*** Opening of EXCERPTED DATA ***
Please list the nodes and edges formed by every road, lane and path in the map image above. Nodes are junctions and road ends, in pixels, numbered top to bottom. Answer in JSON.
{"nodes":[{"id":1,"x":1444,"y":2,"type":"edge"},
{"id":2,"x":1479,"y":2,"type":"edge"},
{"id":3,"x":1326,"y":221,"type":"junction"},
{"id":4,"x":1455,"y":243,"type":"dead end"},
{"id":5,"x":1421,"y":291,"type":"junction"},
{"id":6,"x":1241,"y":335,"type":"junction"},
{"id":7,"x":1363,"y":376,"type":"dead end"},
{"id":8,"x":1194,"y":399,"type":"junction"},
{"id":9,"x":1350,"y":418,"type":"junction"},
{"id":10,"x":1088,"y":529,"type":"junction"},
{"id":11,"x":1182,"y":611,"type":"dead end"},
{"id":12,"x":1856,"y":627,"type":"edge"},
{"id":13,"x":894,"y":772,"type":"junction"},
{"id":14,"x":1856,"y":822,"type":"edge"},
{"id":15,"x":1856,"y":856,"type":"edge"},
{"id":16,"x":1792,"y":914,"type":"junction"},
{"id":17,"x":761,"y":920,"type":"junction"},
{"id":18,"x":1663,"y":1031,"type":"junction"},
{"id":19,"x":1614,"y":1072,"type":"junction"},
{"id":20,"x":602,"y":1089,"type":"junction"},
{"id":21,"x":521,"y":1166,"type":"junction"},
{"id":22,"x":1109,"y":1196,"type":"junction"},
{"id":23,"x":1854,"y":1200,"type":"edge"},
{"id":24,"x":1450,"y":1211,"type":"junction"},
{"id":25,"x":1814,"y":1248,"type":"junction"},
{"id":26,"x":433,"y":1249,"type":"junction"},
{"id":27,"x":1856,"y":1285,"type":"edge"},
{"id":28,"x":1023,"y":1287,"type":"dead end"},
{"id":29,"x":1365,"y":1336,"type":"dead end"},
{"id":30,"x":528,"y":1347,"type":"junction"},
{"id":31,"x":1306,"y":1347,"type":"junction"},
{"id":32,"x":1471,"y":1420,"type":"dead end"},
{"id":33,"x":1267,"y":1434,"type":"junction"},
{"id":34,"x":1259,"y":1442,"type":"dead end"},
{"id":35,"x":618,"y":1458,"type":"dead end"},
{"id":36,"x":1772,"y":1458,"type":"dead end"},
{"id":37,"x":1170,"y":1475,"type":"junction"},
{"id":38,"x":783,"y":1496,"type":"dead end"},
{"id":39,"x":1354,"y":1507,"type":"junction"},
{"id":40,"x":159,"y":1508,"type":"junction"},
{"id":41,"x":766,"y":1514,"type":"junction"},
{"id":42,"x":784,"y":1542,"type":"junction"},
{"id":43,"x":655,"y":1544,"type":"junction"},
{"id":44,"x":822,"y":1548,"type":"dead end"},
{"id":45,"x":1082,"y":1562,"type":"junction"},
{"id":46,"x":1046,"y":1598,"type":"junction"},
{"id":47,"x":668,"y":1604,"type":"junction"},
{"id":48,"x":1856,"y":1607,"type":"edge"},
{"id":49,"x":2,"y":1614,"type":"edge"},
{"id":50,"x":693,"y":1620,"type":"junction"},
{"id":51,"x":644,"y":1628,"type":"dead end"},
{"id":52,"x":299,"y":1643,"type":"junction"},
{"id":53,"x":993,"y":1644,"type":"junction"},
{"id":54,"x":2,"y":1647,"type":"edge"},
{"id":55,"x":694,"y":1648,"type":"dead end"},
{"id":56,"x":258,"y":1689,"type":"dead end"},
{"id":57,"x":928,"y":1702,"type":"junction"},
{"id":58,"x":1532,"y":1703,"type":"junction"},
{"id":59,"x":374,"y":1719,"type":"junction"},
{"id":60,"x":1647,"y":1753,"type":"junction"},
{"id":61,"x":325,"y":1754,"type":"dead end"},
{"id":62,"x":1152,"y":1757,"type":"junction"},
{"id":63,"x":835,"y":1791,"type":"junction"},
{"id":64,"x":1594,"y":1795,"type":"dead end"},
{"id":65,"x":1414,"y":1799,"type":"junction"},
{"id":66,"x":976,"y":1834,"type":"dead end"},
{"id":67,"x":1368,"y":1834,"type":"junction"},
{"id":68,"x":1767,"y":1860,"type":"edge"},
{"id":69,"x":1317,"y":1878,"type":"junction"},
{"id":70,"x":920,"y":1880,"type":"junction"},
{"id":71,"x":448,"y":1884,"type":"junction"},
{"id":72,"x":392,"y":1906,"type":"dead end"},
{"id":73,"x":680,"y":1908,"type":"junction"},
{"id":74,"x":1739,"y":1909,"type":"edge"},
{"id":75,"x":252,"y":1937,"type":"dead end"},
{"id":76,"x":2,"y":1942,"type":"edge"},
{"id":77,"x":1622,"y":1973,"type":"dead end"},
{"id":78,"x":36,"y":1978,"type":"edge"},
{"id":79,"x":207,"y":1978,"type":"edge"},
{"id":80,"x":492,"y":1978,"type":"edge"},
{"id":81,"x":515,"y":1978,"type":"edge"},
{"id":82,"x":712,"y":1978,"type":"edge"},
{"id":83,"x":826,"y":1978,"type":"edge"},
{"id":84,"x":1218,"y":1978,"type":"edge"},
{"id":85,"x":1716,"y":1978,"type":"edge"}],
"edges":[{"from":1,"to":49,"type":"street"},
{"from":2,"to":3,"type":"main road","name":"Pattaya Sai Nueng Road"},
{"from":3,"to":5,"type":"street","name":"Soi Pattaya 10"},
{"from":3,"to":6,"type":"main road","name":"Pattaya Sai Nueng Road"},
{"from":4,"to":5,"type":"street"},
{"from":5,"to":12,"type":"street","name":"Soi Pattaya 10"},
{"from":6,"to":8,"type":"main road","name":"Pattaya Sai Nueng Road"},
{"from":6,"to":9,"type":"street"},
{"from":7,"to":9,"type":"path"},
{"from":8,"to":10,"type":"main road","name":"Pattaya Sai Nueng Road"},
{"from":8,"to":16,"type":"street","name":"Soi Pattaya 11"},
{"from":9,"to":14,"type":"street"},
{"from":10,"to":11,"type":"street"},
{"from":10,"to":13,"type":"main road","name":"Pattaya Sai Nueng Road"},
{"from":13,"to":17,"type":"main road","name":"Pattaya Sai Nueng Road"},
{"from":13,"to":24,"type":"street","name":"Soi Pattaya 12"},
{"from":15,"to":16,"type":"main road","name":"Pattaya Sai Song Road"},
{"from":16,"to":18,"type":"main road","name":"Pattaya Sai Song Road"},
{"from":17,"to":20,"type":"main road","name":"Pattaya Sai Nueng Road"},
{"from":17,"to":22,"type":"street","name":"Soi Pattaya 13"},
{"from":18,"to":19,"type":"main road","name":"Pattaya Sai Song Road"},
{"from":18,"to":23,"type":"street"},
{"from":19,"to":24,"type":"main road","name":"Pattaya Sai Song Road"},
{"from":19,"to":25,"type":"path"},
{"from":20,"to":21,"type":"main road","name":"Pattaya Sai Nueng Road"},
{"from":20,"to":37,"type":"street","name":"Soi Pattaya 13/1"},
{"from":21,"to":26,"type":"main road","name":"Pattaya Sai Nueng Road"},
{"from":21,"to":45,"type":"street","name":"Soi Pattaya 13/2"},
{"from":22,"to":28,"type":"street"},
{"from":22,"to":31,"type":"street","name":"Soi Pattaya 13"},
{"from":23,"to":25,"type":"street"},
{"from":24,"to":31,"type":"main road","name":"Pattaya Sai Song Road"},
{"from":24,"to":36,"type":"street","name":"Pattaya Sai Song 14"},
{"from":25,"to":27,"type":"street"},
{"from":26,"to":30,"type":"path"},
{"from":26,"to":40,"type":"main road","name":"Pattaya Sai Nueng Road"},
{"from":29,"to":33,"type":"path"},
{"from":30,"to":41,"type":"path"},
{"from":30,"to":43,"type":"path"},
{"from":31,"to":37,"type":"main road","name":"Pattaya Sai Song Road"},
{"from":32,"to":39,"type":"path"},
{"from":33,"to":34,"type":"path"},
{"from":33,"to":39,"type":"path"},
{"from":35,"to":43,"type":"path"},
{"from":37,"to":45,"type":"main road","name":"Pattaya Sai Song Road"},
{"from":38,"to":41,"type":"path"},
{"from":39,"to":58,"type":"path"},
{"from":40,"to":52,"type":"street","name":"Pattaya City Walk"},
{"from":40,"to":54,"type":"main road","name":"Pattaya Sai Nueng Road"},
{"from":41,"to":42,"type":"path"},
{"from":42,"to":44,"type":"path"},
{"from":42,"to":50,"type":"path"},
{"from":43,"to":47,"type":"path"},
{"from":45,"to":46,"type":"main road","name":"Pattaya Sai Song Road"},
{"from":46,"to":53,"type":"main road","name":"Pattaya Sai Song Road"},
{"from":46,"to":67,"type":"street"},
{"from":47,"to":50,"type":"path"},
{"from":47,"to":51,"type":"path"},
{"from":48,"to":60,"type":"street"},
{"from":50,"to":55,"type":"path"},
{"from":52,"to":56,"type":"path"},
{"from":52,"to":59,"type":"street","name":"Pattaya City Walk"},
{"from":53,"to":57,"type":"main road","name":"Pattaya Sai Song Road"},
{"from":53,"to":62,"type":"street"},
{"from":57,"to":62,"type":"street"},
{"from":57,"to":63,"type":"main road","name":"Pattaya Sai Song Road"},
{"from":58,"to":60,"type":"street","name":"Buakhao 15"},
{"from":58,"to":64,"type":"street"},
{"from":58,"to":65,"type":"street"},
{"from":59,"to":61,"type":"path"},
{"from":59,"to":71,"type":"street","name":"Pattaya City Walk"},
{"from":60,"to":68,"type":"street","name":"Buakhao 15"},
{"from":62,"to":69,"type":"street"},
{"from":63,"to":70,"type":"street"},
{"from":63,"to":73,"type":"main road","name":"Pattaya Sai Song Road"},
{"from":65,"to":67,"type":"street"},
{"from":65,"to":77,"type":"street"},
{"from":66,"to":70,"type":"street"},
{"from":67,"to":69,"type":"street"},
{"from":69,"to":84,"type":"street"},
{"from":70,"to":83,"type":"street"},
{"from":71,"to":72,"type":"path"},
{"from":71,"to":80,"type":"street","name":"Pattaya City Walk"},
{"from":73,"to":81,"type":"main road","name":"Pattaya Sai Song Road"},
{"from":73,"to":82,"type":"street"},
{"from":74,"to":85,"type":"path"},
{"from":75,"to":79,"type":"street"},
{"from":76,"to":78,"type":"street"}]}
*** Close of EXCERPTED DATA ***
▶ TASK DESCRIPTION
Search the data for the string "City" and copy each line where it appears.

▶ YOUR RESPONSE
{"from":40,"to":52,"type":"street","name":"Pattaya City Walk"},
{"from":52,"to":59,"type":"street","name":"Pattaya City Walk"},
{"from":59,"to":71,"type":"street","name":"Pattaya City Walk"},
{"from":71,"to":80,"type":"street","name":"Pattaya City Walk"},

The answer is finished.